-
-
Desde niña sentí que no estaba sola, aunque no pudiera explicarlo con palabras. Había una presencia suave, como un susurro invisible que me rodeaba en momentos de miedo, de tristeza, e incluso en los de alegría. Con el tiempo, comprendí que esas presencias no eran producto de mi imaginación, sino parte de un tejido invisible que conecta nuestra existencia con planos más elevados: los guías, los ángeles y las razas estelares.
Los *guías* son las almas sabias que han elegido caminar a nuestro lado. Algunos fueron parte de nuestra historia en otras vidas, otros se presentan por primera vez en esta encarnación, pero todos comparten el mismo propósito: mostrarnos el camino cuando nos sentimos perdidos. Ellos no imponen, no deciden por nosotros; más bien dejan señales sutiles, pequeñas sincronicidades que parecen casualidad pero que, con el corazón abierto, descubrimos que son mensajes claros.
Los *ángeles*, en cambio, son vibraciones de amor puro. No necesitan ser vistos con ojos físicos porque su presencia se siente: es calor en el pecho, calma en medio de la tormenta, o la certeza de que, aun en la oscuridad más profunda, una luz nos sostiene. A veces llegan en forma de personas que cruzan nuestra vida solo por un instante, diciéndonos justo lo que necesitábamos escuchar. Otras veces se manifiestan en sueños, envolviéndonos con la paz que solo un abrazo del cielo puede dar.
Y luego están las *razas estelares*, nuestros hermanos cósmicos. Seres que habitan en otros planos, otras dimensiones, otras estrellas, pero que sienten y comparten nuestra evolución. Algunos vienen a recordarnos que no somos los únicos en este universo, que nuestra esencia no termina en la piel, sino que se expande hacia galaxias enteras.
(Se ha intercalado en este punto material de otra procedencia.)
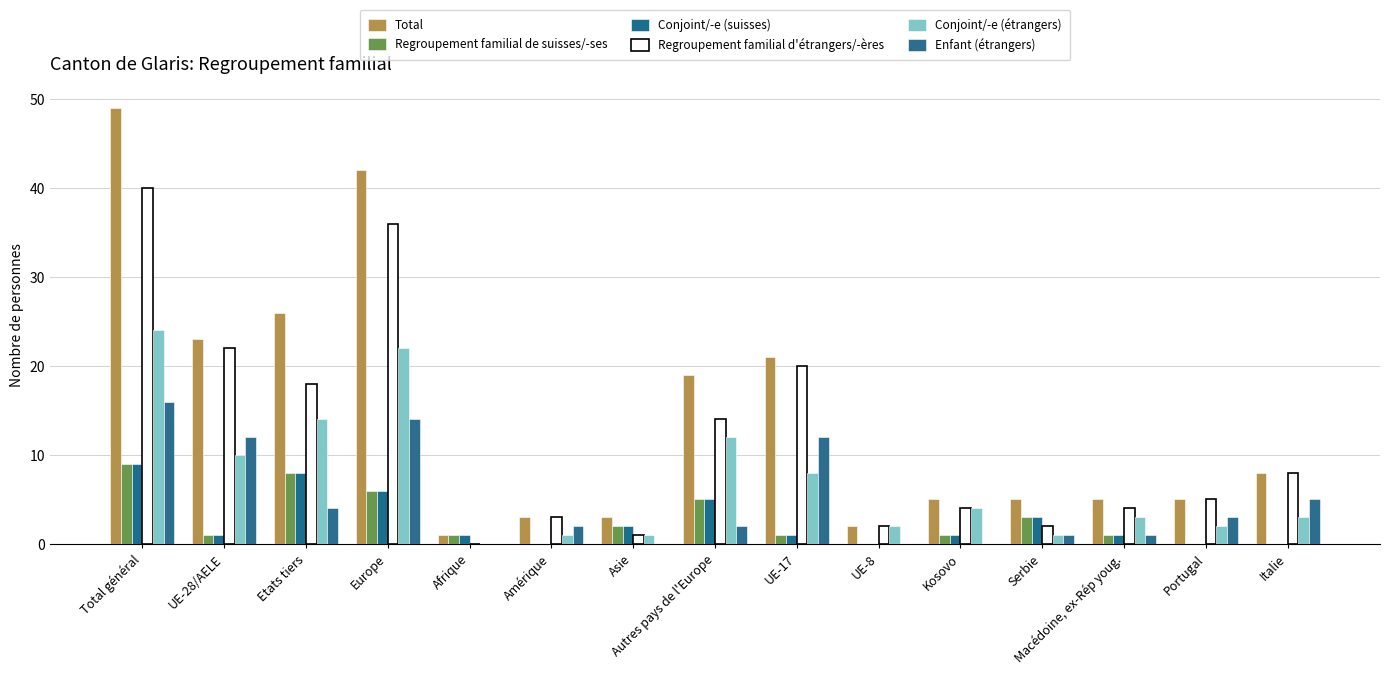

Count the number of data series in this chart.

6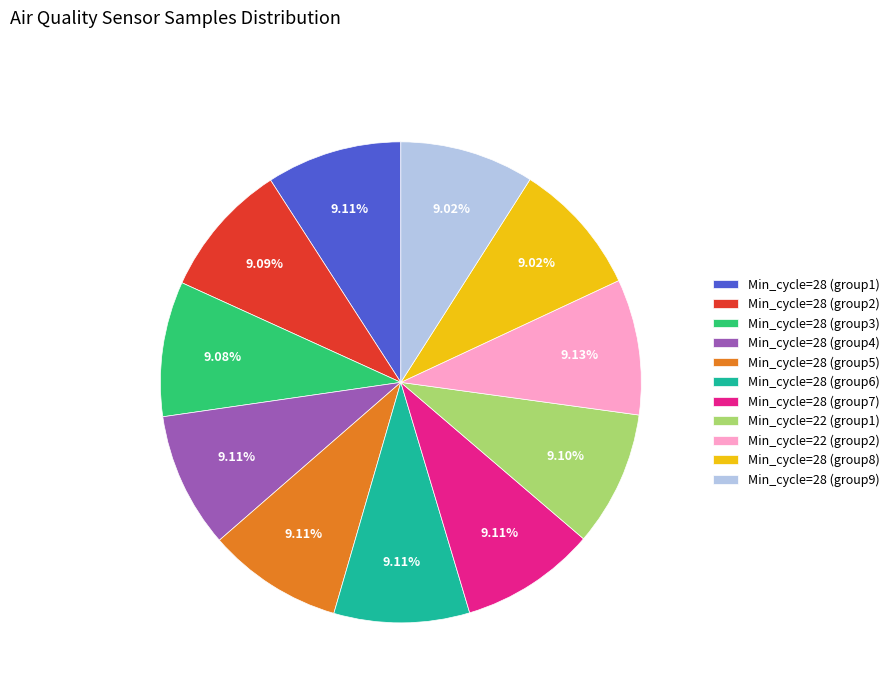

How many slices are in this pie chart?

11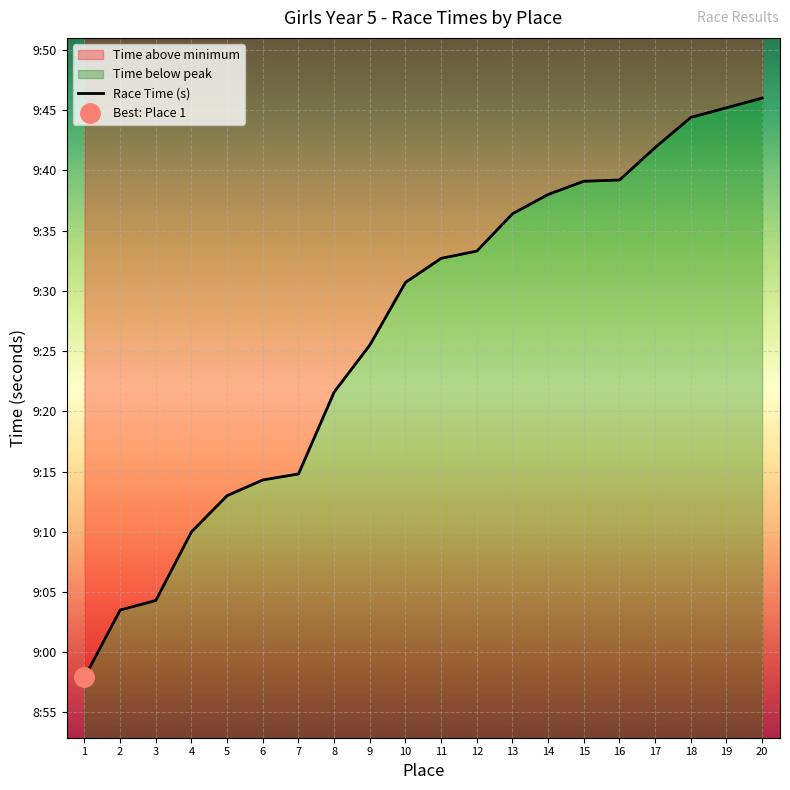

At which category does the chart reach its peak across all series?

20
Sus mensajes suelen llegar a través de meditaciones, sueños lúcidos o sensaciones de “no pertenencia” que en realidad son el eco de haber habitado otros mundos antes de esta vida.
Comprender su existencia es aceptar que la realidad es más vasta de lo que la mente humana puede explicar. Ellos nos acompañan, nos guían, nos protegen, y sobre todo nos recuerdan que no estamos solos.
La conexión con estos seres requiere apertura, confianza y un corazón dispuesto a escuchar más allá de los ruidos del mundo. No se trata de verlos con los ojos, sino de sentirlos con el alma. Porque cuando aprendemos a escuchar el lenguaje del universo, descubrimos que cada paso que damos está cuidado, guiado y sostenido por ellos.